El discreto encanto del catalanismo

José García Domínguez

Al observador accidental la situación podría recordarle otra obra de Buñuel, "El discreto encanto de la burguesía". Y cierto es que algo más que un parecido casual hay entre aquellas célebres escenas y la de ayer. Repárese al efecto en el memorable plano de los personajes ocultándose pudorosamente para ir a comer, mientras el resto del grupo confraternizaba feliz en el retrete comunitario. Y compárese luego con esta imagen de apertura de los telediarios: Soraya y Trillo, presentando a escondidas –un 31 de julio– el recurso contra el Estatuto de Mas y ZP ante el Constitucional, al tiempo que en Barcelona Piqué gritaba a los cuatro vientos su loco amor por Convergencia.

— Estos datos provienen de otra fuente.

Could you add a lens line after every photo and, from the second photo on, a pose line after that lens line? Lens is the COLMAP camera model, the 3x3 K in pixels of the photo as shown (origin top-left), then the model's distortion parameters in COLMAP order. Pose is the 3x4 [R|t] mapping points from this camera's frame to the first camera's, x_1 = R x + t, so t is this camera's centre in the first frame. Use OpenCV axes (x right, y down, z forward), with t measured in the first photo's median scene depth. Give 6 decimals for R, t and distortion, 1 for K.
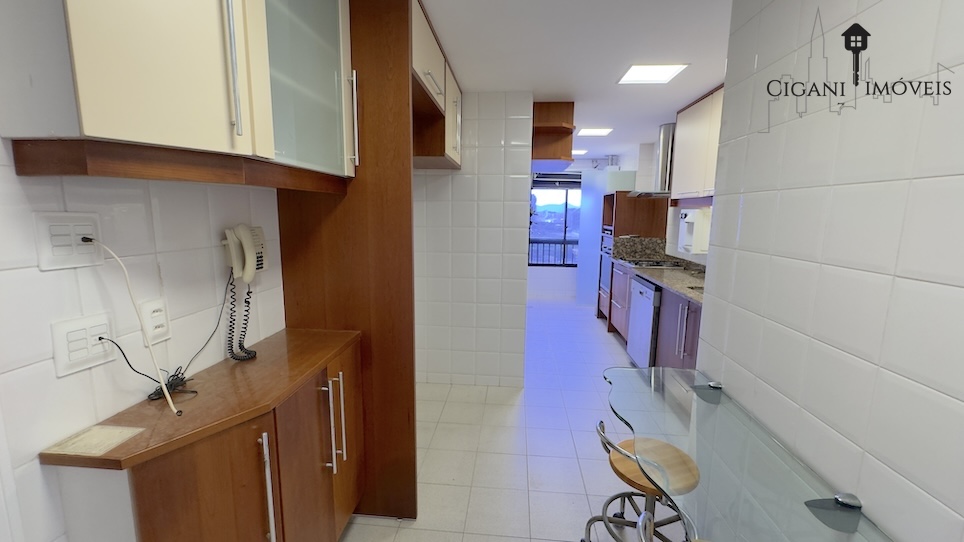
lens RADIAL K [[385.4, 0, 481.4], [0, 385.4, 269.6], [0, 0, 1]] dist [-0.001666, -0.000161]
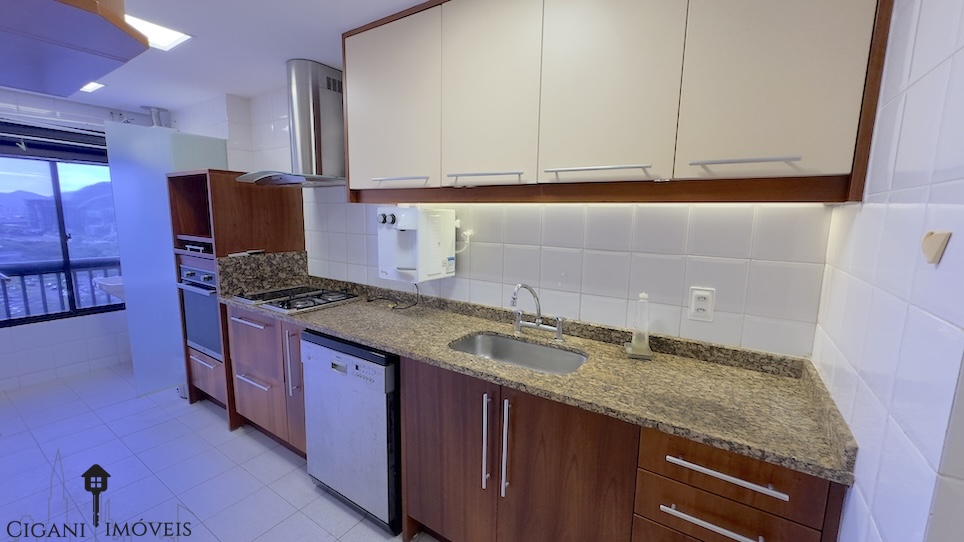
lens RADIAL K [[385.4, 0, 481.4], [0, 385.4, 269.6], [0, 0, 1]] dist [-0.001666, -0.000161]
pose [[0.472597, -0.129528, 0.871708, 0.051442], [0.119888, 0.989394, 0.082017, -0.067576], [-0.873086, 0.065746, 0.483114, 0.429755]]
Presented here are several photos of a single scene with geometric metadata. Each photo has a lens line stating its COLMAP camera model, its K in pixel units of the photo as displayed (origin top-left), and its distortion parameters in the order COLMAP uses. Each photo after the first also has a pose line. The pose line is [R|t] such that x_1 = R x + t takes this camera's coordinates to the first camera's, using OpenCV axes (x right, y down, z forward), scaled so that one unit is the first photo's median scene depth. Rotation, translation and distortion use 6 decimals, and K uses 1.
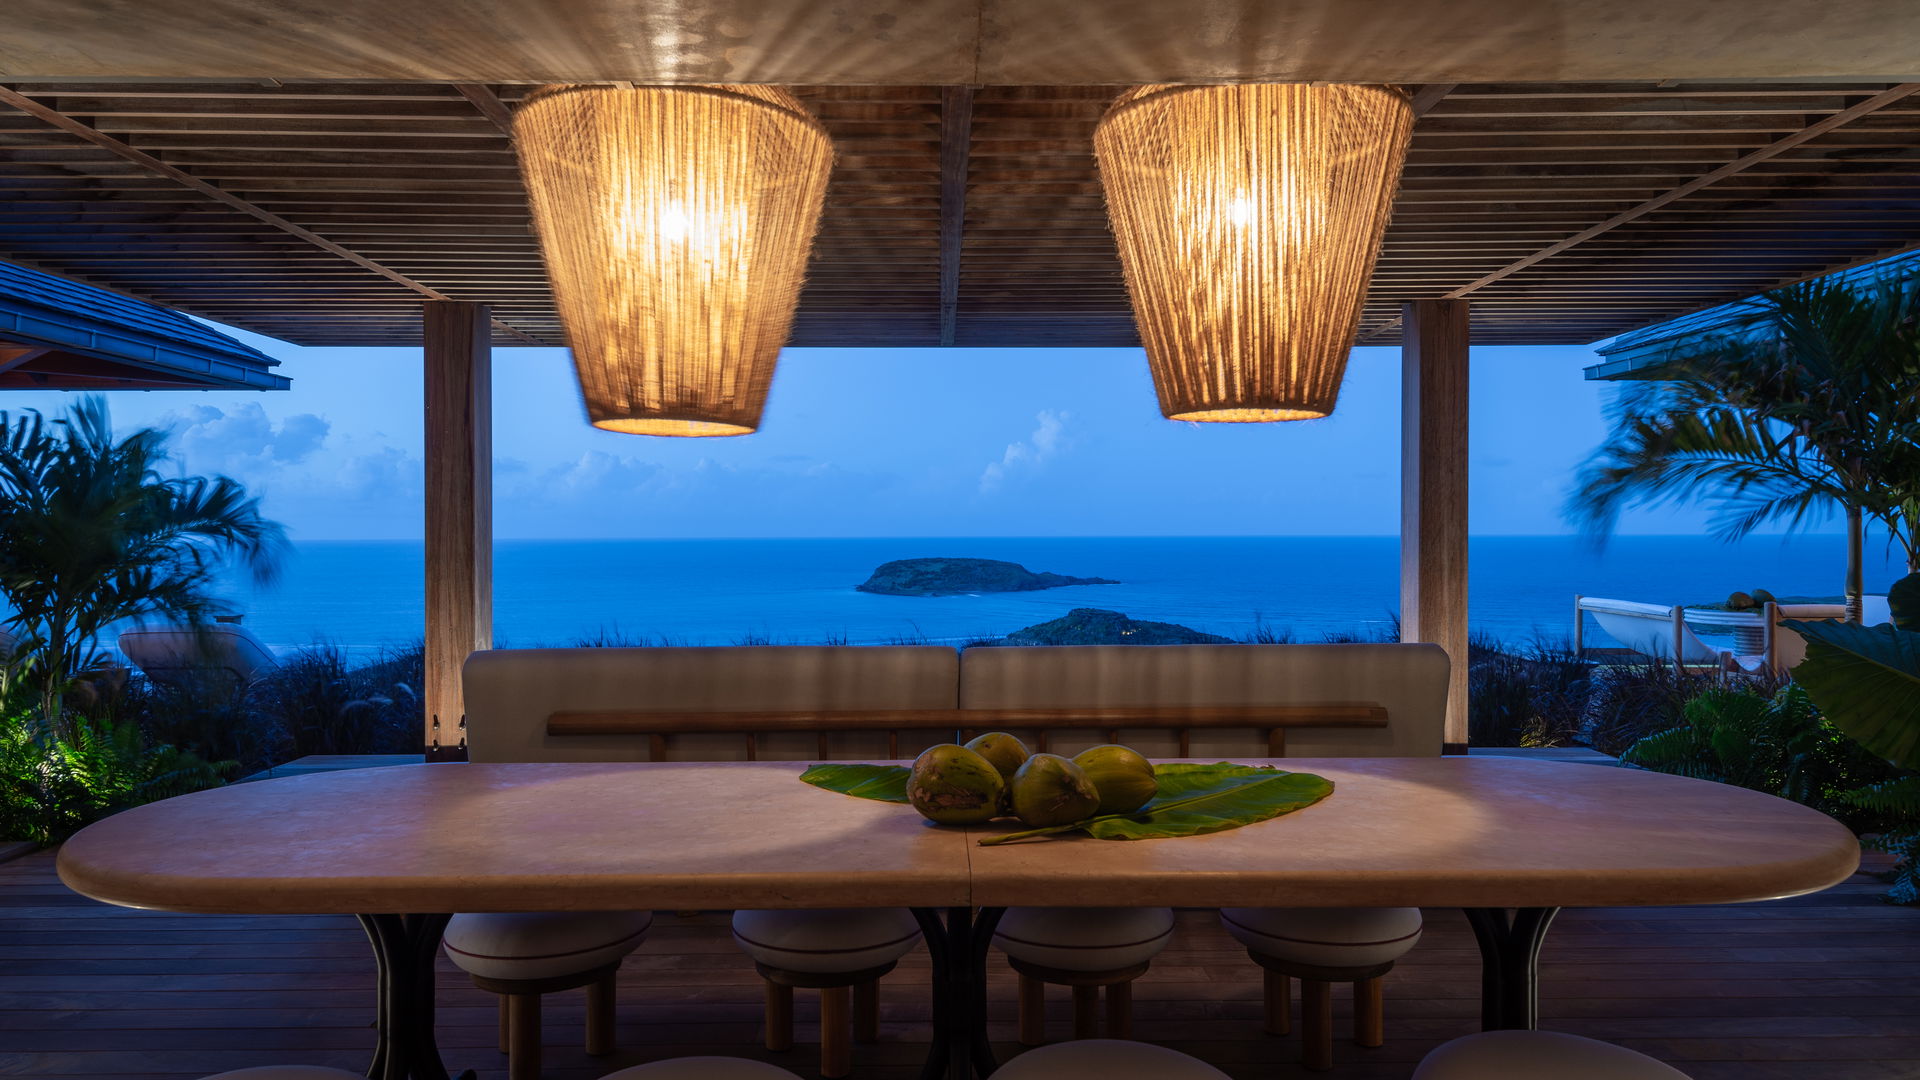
lens RADIAL K [[1303.6, 0, 960.0], [0, 1303.6, 540.0], [0, 0, 1]] dist [0.000652, 0.000243]
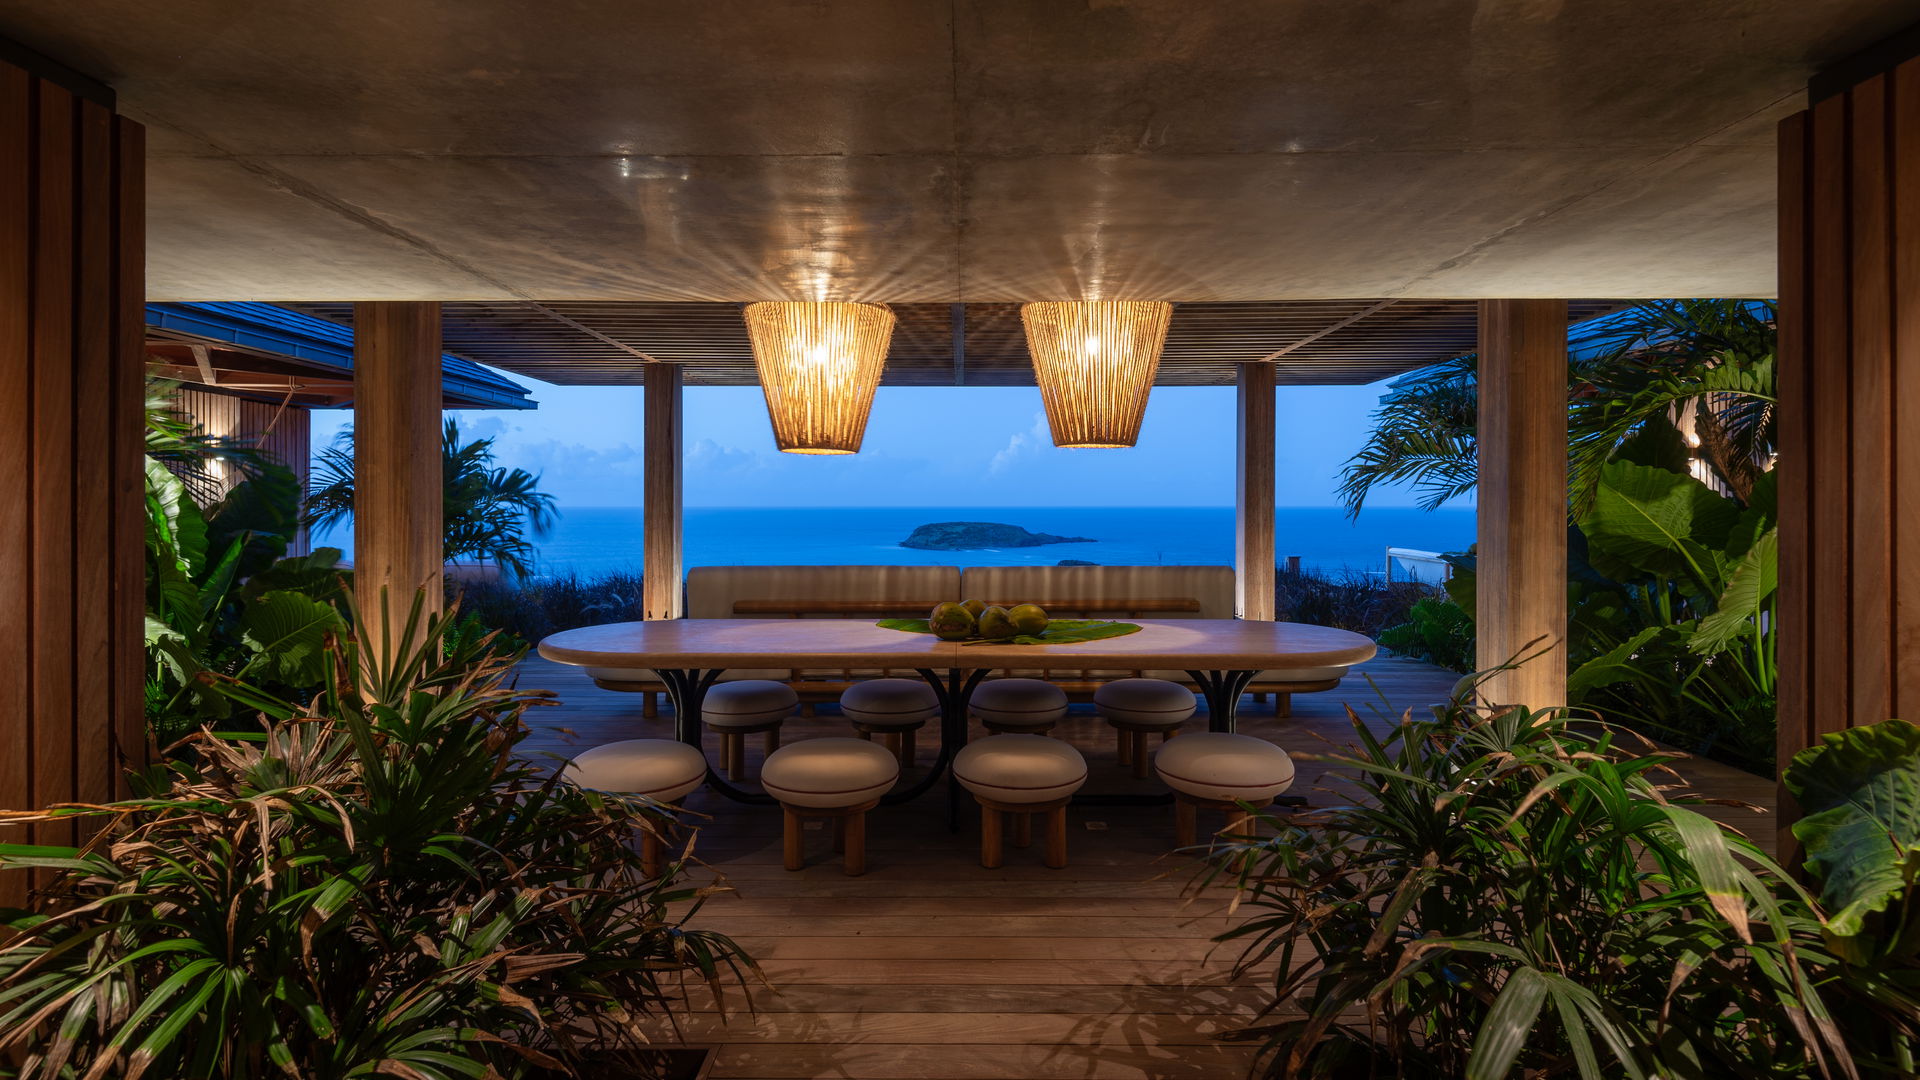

Pero quien conozca el paño habrá de coincidir en que sólo el argumento de "El ángel exterminador" encierra la metáfora definitiva que explica el surrealismo catalán contemporáneo. Recordémoslo: en la lujosa mansión todo está dispuesto para que se celebre un gran festín. Mientras los distinguidos invitados van llegando, los criados abandonan precipitadamente la casa por motivos del todo enigmáticos. Luego, tras el condumio, y también sin saber por qué, todos los comensales quedan atrapados en el salón para siempre. Ni la suciedad – el hedor de la sala acaba por ser irrespirable-, ni el hambre, ni las infecciones contagiosas que no tardan en aparecer serán capaces de imponerse al pánico que se apodera de los prisioneros, cuando se acercan a la puerta de salida que, en apariencia, nada ni nadie les impediría franquear.

Maragall, toda una vida consagrada a construir la gran alternativa urbana e ilustrada al nacionalismo pedáneo y chiruquero de Pujol. Y ha preferido inmolarse antes que correr el riesgo de atravesar el marco de la puerta. Montilla, toda una vida consagrada a construir la gran alternativa ágrafa y trincona pero no identitaria al catalanismo de diseño de los señoritos del PSC. Y al llegarle por fin su hora, se encierra en la cripta de Macià con las obras completas de Prat de la Riba. Cualquier cosa antes de exponerse a que alguno de los moribundos enclaustrados le grite: "lerrouxista". Piqué, toda una vida consagrada a construir la gran carrera de Piqué. Y cuando la inmensa mayoría de los catalanes le vuelve a demostrar –esta vez en las urnas– que le trae sin cuidado la reforma del Estatut, la nació, los derechos históricos y hasta el paisaje que les moldeó Vifredo el Velloso, ni siquiera tiene valor para firmar el recurso de inconstitucionalidad. Ya se sabe: la puerta.